What you have to do: In the listing below, find each line holding "microns" and copy it.

Source data:
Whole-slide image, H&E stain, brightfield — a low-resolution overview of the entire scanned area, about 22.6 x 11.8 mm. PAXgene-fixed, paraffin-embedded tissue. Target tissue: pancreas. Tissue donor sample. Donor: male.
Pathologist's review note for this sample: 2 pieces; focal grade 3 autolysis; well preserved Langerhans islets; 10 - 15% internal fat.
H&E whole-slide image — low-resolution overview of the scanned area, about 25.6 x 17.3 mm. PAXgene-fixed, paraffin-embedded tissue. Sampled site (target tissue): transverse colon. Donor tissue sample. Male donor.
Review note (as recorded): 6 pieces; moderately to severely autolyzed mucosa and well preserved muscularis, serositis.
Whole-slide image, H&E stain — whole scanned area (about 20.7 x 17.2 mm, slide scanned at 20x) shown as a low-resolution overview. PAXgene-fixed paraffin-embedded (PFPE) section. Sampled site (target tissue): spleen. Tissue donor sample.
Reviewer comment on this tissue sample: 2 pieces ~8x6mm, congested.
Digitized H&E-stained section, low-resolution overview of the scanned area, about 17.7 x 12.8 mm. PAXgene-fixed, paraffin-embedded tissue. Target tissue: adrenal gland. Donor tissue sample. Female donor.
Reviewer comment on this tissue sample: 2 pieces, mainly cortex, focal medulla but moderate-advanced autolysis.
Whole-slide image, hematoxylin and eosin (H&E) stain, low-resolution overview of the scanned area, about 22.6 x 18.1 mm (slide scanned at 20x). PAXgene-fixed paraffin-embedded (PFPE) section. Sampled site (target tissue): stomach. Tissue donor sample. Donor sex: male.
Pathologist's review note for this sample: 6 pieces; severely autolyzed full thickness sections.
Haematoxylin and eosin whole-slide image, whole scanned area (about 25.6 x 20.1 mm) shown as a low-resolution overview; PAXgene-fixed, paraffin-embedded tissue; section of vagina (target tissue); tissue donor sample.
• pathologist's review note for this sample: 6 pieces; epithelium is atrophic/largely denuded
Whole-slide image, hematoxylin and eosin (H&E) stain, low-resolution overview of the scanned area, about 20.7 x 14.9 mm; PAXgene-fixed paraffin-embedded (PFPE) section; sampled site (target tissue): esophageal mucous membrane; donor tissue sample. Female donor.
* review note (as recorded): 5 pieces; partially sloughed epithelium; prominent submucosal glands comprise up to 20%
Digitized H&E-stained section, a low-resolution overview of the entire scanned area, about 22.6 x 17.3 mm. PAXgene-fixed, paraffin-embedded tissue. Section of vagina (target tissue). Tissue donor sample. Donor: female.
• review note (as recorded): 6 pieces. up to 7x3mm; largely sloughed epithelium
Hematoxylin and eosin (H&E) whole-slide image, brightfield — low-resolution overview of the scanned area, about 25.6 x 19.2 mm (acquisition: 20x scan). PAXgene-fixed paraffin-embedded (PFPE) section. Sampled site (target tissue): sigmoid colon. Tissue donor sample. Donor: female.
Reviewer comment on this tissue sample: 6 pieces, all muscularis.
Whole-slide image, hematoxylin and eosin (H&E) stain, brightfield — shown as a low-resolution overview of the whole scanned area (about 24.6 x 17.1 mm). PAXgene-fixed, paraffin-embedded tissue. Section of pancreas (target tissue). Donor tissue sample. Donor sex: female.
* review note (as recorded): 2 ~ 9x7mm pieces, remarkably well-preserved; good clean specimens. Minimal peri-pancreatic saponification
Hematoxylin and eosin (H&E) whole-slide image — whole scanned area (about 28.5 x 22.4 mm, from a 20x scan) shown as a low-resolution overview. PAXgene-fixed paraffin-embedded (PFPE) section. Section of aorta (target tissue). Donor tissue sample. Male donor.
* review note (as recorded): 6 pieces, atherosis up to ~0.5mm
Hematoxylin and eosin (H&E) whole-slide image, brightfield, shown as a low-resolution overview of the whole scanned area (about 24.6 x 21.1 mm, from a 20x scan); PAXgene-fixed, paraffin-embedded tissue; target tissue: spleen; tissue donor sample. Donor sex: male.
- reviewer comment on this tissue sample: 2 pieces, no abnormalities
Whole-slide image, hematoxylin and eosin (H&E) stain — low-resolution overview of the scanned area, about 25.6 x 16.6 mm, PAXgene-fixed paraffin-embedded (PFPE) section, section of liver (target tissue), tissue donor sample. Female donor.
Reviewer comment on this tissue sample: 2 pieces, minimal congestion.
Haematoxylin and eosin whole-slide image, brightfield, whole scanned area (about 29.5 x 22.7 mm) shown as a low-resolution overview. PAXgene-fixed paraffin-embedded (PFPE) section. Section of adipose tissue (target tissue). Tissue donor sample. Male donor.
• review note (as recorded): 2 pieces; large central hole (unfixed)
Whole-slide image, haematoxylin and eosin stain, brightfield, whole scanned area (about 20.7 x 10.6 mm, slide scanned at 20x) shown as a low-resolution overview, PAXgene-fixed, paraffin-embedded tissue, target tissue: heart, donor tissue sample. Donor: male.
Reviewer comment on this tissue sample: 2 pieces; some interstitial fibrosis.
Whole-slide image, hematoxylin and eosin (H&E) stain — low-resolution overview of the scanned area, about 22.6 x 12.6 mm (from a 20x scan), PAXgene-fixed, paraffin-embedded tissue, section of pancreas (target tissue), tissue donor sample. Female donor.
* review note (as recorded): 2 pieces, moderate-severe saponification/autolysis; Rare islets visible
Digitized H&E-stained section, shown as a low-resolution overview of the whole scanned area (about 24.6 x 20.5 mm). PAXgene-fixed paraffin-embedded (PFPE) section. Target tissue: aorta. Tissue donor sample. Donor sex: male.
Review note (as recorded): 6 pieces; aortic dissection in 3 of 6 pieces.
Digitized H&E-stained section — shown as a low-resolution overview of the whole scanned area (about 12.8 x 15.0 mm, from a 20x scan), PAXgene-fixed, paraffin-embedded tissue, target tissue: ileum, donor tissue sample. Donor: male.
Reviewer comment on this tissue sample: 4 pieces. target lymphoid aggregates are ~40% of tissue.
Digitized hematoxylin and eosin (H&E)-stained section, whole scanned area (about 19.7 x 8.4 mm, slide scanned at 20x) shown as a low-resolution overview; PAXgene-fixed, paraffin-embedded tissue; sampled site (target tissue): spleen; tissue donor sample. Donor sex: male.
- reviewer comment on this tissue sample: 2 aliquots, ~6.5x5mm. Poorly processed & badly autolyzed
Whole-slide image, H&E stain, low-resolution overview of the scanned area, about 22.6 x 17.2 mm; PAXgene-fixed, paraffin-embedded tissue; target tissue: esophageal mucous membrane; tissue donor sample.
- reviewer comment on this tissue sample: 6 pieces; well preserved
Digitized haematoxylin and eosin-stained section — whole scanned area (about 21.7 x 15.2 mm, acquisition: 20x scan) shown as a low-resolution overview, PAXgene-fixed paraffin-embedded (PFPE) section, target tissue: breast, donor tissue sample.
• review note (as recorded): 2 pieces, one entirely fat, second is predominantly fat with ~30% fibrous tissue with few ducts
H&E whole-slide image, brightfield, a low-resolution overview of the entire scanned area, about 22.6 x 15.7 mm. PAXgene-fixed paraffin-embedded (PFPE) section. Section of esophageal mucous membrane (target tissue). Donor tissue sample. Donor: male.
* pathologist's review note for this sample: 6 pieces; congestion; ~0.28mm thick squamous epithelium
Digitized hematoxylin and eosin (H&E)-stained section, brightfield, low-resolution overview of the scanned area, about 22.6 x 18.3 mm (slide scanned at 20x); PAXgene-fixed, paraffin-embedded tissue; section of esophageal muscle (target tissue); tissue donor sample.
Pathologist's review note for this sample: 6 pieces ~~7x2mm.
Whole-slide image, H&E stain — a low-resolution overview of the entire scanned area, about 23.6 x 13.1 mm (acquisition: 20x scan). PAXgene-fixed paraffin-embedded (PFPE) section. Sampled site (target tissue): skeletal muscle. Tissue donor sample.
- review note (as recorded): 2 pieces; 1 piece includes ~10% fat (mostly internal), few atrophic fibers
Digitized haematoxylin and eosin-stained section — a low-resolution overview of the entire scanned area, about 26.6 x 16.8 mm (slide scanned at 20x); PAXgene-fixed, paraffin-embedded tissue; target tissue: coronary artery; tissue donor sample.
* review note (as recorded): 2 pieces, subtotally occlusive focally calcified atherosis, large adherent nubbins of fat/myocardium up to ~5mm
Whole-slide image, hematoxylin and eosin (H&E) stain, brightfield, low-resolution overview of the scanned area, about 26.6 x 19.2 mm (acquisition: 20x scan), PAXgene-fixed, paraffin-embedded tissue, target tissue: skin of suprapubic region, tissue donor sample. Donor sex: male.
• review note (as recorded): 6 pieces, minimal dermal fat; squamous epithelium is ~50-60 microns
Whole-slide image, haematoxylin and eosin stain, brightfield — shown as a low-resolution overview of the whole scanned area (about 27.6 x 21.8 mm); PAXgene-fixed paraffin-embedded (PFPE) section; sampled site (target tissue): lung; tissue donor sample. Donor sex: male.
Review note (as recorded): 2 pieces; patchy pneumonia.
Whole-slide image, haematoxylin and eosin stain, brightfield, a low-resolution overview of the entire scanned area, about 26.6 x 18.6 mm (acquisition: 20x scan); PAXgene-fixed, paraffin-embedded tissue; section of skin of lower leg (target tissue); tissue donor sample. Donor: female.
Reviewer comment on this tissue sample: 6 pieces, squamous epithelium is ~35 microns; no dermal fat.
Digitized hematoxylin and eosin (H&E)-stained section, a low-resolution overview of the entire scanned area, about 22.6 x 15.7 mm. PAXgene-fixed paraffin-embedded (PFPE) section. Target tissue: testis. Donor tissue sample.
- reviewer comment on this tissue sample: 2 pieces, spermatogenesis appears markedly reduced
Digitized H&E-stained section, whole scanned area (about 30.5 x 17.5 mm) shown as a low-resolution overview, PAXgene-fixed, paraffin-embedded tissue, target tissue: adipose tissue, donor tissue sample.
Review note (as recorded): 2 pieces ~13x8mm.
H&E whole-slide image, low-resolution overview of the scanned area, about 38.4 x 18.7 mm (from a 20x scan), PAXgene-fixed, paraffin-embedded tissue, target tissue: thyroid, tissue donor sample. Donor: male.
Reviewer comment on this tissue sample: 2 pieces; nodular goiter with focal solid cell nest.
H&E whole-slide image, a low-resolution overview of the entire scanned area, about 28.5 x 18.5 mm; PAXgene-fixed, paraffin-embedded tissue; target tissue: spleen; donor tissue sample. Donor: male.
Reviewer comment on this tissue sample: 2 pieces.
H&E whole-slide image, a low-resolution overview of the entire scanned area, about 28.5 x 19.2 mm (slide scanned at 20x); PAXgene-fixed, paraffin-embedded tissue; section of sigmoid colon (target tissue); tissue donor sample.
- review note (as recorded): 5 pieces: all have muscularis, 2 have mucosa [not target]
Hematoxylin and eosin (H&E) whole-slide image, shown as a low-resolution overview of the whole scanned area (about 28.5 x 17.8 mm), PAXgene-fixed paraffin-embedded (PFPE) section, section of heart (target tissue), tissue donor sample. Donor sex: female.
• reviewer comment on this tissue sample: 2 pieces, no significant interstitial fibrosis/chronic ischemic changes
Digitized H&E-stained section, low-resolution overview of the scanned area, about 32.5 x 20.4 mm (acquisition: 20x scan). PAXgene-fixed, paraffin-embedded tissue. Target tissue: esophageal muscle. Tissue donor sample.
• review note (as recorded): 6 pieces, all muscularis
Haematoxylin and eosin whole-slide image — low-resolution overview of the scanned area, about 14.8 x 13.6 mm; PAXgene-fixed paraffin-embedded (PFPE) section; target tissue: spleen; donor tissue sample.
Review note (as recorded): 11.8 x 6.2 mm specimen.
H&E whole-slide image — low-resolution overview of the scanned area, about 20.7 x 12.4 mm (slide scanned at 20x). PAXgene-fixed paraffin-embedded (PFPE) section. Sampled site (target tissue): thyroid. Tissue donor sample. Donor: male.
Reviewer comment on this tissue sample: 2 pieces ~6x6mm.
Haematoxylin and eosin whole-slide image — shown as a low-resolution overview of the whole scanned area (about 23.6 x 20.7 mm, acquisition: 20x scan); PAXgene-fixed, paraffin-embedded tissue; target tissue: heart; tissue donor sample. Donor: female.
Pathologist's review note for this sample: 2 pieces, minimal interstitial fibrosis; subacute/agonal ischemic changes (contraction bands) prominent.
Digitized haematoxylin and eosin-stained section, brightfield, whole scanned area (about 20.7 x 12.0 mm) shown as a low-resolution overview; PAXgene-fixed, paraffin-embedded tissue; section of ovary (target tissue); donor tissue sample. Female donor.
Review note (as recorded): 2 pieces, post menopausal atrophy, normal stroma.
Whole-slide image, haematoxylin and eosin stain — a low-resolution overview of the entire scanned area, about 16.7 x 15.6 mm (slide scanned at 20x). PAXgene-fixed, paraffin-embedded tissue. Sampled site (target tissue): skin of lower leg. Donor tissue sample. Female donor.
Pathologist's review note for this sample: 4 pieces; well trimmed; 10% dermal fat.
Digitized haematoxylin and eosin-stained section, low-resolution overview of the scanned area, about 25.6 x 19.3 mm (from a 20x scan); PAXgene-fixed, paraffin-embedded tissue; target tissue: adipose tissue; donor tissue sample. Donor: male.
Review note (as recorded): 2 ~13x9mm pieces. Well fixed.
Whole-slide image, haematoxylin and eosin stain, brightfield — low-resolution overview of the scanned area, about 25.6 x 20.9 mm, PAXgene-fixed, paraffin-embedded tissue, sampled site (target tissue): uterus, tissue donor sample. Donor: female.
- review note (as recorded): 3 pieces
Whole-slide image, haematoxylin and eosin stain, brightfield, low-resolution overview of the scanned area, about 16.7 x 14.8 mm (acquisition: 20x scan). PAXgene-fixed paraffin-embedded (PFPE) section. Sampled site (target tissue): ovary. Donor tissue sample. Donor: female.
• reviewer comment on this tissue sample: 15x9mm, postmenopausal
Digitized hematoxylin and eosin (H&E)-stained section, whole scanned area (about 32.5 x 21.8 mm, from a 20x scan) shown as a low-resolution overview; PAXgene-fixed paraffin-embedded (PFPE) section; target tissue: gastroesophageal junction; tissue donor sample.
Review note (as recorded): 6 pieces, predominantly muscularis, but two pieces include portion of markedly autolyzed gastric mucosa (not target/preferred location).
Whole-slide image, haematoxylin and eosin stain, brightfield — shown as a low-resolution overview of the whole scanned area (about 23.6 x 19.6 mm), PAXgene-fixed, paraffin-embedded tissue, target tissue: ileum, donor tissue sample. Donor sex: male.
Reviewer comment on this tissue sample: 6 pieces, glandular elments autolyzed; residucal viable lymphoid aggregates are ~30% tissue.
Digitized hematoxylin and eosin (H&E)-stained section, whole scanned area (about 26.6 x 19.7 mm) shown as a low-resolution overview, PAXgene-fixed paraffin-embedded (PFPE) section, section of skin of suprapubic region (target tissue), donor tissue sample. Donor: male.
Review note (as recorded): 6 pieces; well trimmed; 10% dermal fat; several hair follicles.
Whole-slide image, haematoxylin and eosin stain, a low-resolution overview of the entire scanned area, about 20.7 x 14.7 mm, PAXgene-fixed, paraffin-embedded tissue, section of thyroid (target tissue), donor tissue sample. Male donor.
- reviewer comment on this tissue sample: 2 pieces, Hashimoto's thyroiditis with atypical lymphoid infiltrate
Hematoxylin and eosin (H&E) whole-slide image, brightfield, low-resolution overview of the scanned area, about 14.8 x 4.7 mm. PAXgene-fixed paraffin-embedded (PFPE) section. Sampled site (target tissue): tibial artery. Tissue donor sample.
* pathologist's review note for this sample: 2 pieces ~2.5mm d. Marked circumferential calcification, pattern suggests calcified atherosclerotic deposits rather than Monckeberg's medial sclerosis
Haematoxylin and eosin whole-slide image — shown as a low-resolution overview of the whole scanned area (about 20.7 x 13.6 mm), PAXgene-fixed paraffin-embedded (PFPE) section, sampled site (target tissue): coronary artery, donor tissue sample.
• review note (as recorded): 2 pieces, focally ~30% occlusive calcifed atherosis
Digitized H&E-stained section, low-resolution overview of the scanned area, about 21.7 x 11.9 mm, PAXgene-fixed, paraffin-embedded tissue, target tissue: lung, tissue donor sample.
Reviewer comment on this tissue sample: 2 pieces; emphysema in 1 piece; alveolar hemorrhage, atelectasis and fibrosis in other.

Completed task:
• review note (as recorded): 6 pieces, minimal dermal fat; squamous epithelium is ~50-60 microns
Reviewer comment on this tissue sample: 6 pieces, squamous epithelium is ~35 microns; no dermal fat.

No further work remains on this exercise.